On this day 30 years ago the Las Vegas Hilton was set on fire by a 23 year old bus boy killing 8 and injuring hundreds of others.
Retired Las Vegas police homicide Detective Chuck Lee, who got Cline's confession during a polygraph test, always believed Cline intentionally set the deadly fire, perhaps as part of a homosexual encounter in that eighth-floor elevator lobby.
On the night of the fire, Cline was working as a busboy in the hotel's east tower.
Now 53 and balding, Cline revealed he never had been completely honest about what happened that night. He never told his family, and he never told his lawyers. But now, he wants everyone to know the truth. Cline said he was on his break when he sat on the couch in the elevator lobby to smoke a marijuana cigarette mixed with cocaine and dipped in PCP that his roommate had given him.
Cline's roommate had warned him not to smoke it all at once -- advice he ignored.
"Why did I mess with that stuff that I shouldn't have?" he said. "Messing with the drugs. I couldn't handle it. I was weak-minded."
Then, "for no reason, I just, I had his lighter, and I lit the curtains on fire," he said.
The flames grew fast, climbing the curtains and igniting the couch. Cline said he called the hotel operator to report the fire. He remembered a security guard stopping by with a fire extinguisher that didn't work.
The guard left to find another one, and the flames kept growing. Cline banged on room doors to warn guests before heading downstairs to his work area. "The smoke on the ceiling started getting darker and darker and lower and lower,'' he said. "I got scared." He joined other workers in the employee parking lot and watched the brilliant flames climbing the side of the building, then the largest hotel in the world with 2,783 rooms.
Panic set in as flames climbed into the night sky, rekindling memories of the deadly MGM Grand hotel fire less than three months earlier. Shortly after 8 p.m., firetrucks surrounded the burning hotel. Guests broke windows and cried for help. Bedsheets tied into makeshift ropes hung from windows. Helicopters plucked people from the rooftop. Inside, hotel workers told people to stay in their rooms with towels under the doors as the hallways filled with black smoke. Seven people died from smoke inhalation, three of them in the eighth-floor elevator lobby where the blaze began.
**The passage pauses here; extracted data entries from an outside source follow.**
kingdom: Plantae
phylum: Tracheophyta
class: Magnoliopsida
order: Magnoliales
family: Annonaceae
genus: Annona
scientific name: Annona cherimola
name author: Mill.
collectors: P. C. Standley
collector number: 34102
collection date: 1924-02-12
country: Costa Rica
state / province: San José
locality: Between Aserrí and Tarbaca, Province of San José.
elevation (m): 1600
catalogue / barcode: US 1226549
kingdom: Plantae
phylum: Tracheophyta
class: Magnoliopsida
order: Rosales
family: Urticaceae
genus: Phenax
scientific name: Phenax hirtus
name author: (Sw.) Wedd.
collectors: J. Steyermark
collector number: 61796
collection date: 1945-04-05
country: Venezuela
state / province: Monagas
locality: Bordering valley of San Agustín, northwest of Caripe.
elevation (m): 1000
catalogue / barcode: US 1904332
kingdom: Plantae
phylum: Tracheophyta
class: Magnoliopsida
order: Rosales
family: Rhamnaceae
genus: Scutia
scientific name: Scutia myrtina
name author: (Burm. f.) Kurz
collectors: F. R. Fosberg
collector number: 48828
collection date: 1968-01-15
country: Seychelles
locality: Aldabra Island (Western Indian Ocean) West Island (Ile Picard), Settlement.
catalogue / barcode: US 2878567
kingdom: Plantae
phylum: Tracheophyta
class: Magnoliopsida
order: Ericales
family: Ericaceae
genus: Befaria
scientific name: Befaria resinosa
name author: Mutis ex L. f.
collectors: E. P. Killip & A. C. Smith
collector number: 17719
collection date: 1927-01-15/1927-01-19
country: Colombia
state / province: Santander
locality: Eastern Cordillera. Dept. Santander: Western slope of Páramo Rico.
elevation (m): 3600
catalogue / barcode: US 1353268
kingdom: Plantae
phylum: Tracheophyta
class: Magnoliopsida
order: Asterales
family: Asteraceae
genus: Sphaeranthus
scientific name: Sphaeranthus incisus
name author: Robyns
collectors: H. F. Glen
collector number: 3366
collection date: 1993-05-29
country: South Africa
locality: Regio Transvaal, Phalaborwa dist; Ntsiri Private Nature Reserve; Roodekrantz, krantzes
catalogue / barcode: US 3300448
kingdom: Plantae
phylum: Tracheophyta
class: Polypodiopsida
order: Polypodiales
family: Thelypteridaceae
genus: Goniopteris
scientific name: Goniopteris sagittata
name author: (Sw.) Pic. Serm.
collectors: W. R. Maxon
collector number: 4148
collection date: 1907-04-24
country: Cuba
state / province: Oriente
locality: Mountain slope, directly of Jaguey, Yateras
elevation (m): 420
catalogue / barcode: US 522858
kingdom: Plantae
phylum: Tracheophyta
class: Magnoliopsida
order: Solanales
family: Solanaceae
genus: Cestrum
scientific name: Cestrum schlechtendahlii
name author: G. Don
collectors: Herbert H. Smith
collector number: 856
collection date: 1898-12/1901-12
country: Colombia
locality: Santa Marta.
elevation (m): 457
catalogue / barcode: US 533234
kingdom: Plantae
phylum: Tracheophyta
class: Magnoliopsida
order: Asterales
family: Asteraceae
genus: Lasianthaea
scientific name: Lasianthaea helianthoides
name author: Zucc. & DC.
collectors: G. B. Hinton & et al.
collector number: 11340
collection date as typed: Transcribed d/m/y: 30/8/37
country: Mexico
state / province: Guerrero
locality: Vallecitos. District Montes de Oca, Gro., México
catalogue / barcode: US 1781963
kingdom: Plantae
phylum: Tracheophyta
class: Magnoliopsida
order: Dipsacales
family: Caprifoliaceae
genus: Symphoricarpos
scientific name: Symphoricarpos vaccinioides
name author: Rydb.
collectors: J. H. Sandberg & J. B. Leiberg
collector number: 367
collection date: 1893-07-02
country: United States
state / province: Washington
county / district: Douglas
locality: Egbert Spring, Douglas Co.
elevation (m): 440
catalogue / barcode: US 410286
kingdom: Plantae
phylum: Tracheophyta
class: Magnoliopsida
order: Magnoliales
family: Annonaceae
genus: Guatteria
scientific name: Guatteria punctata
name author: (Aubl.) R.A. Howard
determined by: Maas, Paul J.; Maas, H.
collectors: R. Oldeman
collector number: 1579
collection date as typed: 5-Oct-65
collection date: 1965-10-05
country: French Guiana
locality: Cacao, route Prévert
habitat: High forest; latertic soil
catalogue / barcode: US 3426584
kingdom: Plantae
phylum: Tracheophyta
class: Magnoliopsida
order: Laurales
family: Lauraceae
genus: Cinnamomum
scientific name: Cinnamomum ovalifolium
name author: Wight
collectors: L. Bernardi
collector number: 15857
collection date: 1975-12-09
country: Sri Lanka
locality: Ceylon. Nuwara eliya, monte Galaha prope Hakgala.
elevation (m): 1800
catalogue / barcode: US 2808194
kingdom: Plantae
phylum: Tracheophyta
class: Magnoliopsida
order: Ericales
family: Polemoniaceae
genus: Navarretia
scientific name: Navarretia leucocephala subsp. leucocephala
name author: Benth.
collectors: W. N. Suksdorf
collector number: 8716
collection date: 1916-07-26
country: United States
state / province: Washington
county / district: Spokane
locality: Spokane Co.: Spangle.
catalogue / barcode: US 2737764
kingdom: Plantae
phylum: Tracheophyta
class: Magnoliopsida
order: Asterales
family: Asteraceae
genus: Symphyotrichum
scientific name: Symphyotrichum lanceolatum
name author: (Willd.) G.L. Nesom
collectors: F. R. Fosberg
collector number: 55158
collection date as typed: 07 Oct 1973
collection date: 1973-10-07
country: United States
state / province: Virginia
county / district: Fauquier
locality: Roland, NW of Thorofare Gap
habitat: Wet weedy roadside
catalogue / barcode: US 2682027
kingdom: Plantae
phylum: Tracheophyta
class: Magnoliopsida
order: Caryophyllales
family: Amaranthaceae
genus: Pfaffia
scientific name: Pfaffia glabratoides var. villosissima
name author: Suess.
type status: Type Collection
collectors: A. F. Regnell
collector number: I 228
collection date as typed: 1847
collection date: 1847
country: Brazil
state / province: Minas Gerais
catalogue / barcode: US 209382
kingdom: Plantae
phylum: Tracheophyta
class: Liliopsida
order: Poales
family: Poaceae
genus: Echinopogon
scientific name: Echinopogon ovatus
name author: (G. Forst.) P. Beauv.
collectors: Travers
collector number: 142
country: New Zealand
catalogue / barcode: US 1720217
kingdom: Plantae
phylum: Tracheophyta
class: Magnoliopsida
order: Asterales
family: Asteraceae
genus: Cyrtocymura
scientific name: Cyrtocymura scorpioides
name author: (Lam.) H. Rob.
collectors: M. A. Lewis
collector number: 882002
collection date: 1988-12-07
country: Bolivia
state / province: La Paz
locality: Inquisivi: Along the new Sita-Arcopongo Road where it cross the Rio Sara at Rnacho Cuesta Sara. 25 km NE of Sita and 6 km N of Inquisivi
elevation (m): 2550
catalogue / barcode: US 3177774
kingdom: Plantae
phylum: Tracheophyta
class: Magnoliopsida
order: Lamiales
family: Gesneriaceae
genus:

Another victim, Bruce Glenn, 47, of Plymouth, Minn., fell or jumped to his death from a 16th-floor window.
Also killed in the fire were Dennis McFarland, 32, Boone, Iowa; Frank Greenfield, 22, West Bloomfield, Mich.; Robert Leach, 54, Honolulu; Harry Gaines, 69, and his wife, Lorraine Gaines, 67, Los Angeles; Zeny Carvalho, 64, Rio de Janeiro, Brazil; and Jack Turinsky, 41, Anchorage, Alaska.
About 200 others were injured in the blaze. As he watched the horror unfold, Cline thought to himself that he had it coming.
"I was thinking, you know, all the stuff I had done prior -- stealing cars, stealing money -- was all coming back on me. When you do bad stuff, karma comes back on you. You don't get away with nothing, you know. It just comes back and gets you."
Cline filled out three written statements that night, one for the hotel, one for fire investigators and one for police. It was the last one that made him a suspect.
In all of the statements, he wrote how he had discovered the fire, called the operator and banged on doors. He also wrote that he had grabbed a wastebasket and filled it with water in an attempt to quell the flames.But in his statement to police, he made what authorities considered a Freudian slip.
"I grabbed a trash can and filled it up with fire, and I put the couch out & then I went to get some more fire (the word was crossed out) water to put the curtain out," the statement read.
Homicide detectives questioned him the next day.
Woman's testimony sealed fate
After a polygraph test, Lee knew Cline wasn't being completely honest.
The veteran homicide detective called his bluff, and Cline broke down: He said he was on the couch having sex with a man named Joe. They were smoking a marijuana cigarette that accidentally caught the curtains on fire. "I never believed it was an accident," Lee said.